Please note that the increased tone compatible with an upper motor neurone lesion typically evolves over days to weeks after a new lesion. In the acute stage, i.e. within the first few hours to a few days, after a UMN lesion tone may be reduced or flaccid. This is particularly prominent with acute spinal cord lesions and in this context is referred to as spinal shock. 

Image from Wikipedia

R. Chris Miall. Cortical Motor Control. Neuroscience in the 21st Century pp 1187-1208.

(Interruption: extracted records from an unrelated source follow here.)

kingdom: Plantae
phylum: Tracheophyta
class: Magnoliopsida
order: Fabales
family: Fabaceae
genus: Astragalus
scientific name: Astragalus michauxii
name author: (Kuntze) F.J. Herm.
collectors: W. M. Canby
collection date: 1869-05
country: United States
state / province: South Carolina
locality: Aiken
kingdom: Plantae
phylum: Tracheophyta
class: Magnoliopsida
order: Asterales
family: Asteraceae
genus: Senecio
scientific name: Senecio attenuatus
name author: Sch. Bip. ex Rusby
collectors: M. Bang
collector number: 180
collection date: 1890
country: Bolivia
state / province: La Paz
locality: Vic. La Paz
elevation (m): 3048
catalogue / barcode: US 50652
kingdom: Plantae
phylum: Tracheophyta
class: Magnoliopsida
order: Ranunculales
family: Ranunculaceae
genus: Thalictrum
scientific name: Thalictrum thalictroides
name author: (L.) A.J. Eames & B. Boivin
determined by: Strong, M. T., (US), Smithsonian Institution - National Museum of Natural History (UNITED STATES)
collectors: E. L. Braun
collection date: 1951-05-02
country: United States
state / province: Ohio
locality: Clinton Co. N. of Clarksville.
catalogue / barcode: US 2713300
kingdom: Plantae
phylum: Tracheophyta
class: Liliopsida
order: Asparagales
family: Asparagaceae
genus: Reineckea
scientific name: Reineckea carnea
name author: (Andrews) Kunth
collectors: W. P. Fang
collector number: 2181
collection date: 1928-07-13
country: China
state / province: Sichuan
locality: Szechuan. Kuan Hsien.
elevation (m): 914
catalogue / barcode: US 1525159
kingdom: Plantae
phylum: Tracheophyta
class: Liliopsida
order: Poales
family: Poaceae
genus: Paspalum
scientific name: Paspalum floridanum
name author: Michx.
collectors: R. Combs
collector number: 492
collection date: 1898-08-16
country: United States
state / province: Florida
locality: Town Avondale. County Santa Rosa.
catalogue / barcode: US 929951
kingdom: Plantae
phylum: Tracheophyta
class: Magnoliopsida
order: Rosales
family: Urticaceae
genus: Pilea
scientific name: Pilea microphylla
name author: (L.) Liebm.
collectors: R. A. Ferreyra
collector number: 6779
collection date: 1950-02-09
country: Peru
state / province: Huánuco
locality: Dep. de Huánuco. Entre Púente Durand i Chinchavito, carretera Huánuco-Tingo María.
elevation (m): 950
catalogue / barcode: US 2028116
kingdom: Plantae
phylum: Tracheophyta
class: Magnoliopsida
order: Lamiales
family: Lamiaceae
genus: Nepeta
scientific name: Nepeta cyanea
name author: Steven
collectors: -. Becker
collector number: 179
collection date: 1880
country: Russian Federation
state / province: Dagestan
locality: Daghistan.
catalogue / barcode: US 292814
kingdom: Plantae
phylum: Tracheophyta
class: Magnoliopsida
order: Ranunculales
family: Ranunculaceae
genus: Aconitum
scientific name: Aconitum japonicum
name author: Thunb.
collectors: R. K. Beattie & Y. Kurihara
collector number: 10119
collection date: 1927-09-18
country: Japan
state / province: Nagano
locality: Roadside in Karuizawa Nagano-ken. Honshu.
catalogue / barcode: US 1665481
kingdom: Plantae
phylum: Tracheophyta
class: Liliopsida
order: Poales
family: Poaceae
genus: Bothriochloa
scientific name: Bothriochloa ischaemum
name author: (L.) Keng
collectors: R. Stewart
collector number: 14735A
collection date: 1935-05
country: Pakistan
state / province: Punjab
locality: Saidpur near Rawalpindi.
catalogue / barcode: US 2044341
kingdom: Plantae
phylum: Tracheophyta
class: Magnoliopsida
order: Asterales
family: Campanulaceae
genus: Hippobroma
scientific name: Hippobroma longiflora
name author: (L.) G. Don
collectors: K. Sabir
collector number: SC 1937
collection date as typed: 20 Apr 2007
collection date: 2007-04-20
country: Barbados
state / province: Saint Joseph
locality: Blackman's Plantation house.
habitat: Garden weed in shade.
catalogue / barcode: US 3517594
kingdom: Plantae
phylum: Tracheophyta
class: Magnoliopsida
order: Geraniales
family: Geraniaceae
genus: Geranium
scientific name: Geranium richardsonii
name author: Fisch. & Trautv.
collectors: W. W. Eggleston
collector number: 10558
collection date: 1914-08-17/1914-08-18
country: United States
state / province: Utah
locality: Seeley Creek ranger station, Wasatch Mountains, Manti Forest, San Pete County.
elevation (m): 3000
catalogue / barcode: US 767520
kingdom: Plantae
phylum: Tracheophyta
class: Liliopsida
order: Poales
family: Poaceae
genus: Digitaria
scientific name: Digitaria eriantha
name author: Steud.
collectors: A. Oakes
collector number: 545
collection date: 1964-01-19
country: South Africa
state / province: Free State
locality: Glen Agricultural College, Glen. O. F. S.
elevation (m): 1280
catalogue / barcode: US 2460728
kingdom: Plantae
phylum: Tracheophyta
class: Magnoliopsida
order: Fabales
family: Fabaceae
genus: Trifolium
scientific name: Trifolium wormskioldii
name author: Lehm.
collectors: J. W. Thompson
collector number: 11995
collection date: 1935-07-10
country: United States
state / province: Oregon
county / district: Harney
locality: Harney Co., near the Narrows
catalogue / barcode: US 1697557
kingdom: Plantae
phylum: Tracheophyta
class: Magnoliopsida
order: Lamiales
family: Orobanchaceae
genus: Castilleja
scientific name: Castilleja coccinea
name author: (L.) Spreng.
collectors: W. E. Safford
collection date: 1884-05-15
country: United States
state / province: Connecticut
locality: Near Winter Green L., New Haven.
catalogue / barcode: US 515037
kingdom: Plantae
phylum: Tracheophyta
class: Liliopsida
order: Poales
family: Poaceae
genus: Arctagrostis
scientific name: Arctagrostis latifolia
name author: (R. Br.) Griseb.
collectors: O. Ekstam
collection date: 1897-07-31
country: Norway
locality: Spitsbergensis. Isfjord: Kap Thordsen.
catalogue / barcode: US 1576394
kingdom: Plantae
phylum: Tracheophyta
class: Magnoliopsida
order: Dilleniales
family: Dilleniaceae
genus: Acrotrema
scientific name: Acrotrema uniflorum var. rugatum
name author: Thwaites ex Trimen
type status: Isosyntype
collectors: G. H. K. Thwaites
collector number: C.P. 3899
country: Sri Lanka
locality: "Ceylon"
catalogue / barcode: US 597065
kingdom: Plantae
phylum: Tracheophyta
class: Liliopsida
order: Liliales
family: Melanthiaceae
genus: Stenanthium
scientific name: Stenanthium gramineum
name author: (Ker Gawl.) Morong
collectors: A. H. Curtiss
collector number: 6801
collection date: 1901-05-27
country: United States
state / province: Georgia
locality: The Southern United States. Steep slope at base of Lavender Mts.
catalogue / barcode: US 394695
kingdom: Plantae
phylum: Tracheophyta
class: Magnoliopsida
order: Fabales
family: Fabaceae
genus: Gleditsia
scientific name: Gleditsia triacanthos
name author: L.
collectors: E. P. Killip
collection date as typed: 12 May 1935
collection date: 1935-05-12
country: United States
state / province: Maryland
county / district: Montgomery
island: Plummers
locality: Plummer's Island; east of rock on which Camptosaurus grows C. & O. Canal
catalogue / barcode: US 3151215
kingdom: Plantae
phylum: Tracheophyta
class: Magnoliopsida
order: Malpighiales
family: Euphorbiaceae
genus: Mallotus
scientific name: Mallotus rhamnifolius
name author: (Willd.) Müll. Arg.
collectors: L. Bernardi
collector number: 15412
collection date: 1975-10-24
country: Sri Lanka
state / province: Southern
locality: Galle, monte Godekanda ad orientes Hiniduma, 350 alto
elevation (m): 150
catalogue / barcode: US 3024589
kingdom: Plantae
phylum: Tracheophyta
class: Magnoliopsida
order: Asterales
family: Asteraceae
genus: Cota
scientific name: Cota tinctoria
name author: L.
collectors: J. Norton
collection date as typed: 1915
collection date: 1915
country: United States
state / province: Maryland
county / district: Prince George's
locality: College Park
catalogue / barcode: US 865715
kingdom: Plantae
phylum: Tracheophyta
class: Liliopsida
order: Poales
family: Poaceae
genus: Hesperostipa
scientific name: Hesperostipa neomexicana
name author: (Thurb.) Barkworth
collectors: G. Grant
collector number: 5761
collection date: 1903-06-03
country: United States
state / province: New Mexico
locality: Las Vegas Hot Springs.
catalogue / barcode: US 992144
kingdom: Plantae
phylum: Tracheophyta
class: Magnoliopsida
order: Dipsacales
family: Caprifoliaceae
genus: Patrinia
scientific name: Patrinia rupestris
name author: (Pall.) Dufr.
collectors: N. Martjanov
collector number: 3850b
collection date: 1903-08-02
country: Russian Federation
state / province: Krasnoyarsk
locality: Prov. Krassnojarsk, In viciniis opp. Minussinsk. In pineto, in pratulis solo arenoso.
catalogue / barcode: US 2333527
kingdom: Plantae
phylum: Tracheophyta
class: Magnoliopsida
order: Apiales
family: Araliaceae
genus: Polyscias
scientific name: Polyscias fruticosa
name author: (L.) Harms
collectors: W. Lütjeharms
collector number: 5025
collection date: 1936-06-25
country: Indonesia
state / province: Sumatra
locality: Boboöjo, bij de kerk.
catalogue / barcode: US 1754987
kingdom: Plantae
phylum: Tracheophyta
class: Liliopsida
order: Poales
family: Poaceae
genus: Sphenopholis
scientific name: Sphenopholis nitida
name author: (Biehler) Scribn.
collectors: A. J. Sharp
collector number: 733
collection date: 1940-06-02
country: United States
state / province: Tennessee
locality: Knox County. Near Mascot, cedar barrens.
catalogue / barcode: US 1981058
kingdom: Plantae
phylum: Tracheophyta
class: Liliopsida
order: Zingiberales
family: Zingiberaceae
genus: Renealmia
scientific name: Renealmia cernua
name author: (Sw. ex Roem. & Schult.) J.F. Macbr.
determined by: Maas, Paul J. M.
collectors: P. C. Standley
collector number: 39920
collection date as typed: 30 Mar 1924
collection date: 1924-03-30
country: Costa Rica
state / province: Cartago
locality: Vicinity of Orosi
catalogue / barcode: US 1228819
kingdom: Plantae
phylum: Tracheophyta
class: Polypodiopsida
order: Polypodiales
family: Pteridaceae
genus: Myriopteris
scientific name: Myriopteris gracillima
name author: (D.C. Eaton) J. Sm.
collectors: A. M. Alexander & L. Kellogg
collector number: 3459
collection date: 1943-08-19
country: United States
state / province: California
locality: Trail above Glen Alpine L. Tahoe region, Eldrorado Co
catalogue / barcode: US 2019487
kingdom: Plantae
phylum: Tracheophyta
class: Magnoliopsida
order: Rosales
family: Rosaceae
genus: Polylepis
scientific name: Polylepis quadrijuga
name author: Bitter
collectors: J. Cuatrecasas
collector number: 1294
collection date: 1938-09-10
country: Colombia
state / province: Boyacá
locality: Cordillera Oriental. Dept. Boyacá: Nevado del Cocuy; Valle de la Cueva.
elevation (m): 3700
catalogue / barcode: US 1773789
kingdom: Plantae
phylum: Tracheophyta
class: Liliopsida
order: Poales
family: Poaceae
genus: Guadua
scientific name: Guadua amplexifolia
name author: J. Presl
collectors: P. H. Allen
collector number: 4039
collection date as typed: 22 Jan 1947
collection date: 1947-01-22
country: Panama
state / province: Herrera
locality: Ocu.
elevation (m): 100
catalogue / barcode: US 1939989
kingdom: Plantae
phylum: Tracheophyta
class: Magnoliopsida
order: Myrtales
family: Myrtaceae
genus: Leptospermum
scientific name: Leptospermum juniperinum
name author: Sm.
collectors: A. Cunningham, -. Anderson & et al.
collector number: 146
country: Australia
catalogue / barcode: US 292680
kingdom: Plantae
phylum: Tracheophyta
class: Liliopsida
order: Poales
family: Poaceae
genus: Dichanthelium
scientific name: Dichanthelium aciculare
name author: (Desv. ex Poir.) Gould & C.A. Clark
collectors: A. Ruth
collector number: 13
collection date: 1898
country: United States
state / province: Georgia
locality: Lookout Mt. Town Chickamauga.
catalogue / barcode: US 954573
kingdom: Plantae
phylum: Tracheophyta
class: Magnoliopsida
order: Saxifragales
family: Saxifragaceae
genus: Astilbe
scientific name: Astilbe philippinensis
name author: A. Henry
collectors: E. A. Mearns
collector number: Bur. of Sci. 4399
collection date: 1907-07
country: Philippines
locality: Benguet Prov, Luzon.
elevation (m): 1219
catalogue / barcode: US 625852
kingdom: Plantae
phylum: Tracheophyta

The localization of motor functions within the cerebral cortex has a long history, dating back to the demonstration in 1870 by Fritsch and Hitzig that weak electrical stimulation of the cortex of the dog could evoke movements of the contralateral limbs. At about the same time, Hughlings Jackson made careful clinical observations of the convolutions of epileptic patients, including his own wife. Epileptics often have a spasm of the muscles that may spread sequentially from, for example, the fingers up the arm to the shoulder. Hughlings Jackson realized that the March of the seizures along the limb (Jacksonian March) might reflect some physiological event sweeping across a topographical map of the body within the brain. These ideas were later confirmed by experiments, initially on dogs and monkeys, in which the cortex was stimulated with brief electric shocks. In 1906, Sherrington showed that movements could be evoked most easily from an area now known as the primary motor cortex, and this finding was extended by Penfield in the 1950s, who demonstrated during brain surgery on epileptic patients that the body was topographically mapped on the surface of the human motor cortex (Fig. 37.1). More recently, the unknown events that Hughlings Jackson predicted were shown to be waves of neuronal activation which spread across this topographical map.